(Excerpts from a dataset)

※ ※ ※

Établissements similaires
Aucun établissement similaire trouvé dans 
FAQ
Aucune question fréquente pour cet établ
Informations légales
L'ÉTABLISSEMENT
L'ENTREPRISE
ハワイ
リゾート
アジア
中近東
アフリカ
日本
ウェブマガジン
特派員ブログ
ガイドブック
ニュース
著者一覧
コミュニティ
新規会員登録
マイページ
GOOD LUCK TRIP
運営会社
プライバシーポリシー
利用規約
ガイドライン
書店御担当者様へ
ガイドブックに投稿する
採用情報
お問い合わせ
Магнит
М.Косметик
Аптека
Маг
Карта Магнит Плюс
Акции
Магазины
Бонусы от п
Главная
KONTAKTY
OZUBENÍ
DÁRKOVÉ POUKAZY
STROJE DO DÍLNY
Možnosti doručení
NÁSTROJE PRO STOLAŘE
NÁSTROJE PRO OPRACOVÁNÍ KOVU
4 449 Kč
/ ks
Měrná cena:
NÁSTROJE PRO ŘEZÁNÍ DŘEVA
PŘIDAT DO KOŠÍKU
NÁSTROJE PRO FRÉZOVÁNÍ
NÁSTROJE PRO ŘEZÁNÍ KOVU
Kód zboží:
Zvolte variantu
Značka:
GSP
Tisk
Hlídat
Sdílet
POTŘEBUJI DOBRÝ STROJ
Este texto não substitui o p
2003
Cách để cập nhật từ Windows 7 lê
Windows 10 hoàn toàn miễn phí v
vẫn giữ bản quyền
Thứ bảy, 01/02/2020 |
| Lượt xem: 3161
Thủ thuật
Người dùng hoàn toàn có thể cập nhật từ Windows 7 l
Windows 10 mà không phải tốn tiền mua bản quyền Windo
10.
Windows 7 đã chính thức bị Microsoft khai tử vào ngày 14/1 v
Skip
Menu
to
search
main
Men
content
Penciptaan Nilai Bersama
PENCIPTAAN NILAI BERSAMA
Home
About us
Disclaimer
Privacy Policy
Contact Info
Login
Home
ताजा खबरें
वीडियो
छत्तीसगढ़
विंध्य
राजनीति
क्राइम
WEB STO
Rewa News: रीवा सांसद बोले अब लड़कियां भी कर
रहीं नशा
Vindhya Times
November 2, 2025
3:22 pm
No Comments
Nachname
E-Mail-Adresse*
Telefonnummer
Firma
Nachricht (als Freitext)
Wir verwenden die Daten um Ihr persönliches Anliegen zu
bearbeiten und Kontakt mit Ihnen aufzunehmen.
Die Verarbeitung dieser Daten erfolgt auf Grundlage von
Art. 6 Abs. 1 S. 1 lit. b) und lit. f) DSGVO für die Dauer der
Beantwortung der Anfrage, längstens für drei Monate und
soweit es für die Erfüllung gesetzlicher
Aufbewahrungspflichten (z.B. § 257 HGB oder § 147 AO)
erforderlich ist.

※ ※ ※

- Assignment
Filter the entries down to the lines with the word "hoàn" in them, and copy those lines.

- Solution to the exercise
Windows 10 hoàn toàn miễn phí v
Người dùng hoàn toàn có thể cập nhật từ Windows 7 l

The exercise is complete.